Unfortunately, much of the cultural elite of the time got on the ‘New Hollywood’ bandwagon, even going so far as to lambast film critics that saw the film for what it was, a cynical effort to cash in on youth coulture.
I remember reading a book on the history of film criticism that belittled an older NYT critic by saying “and he didn’t even get Bonnie and Clyde!” Well, maybe he did, and just didn’t like what he saw.
I’m currently trying to fill in the gaps of what I thought I knew about New Hollywood (to counter the decades of propaganda), and in all the material that I’ve read, it’s been nothing but infuriating to read how the cultural elites you talked about successfully used this movie as a cultural flashpoint. From what I understand, it was Pauline Kael who led the vanguard, who–ironically (or maybe not)–later got screwed over by Warren Beatty himself out of spite for having poorly reviewed Heaven Can Wait.

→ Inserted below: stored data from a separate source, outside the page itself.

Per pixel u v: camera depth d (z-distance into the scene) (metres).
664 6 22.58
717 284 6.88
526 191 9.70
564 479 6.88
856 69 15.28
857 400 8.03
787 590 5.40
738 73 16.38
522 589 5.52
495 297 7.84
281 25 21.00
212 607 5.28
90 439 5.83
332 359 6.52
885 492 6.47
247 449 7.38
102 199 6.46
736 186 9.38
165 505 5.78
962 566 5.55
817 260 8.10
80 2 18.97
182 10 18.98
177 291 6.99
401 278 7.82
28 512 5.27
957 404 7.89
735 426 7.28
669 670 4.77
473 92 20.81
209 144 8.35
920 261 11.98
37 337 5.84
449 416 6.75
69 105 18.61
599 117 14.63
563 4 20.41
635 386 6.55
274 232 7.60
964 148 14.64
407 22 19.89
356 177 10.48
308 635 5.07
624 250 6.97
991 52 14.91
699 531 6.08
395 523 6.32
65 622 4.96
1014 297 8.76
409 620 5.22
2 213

What’s so ironic about the movie being lauded as oh, so countercultural was that it was actually subverting it. Folk music had exploded in the 1960s when American youth rediscovered the likes of Woody Guthrie and Pete Seeger, who had been the voice of the dispossessed and laborers during The Great Depression. When the folk music renaissance was at its peak, this movie appropriated it to glamorize two criminal sociopaths who killed police and robbed and steal out of cowardice.
What resulted were two things: a subliminal message to The Establishment that this is what the countercultural movement really stood for (violence and mayhem), as well as spoiling the folk music renaissance so that the true members of the counterculture would immediately abandon it. This subversion was so beautifully played that I have to wonder if it wasn’t planned.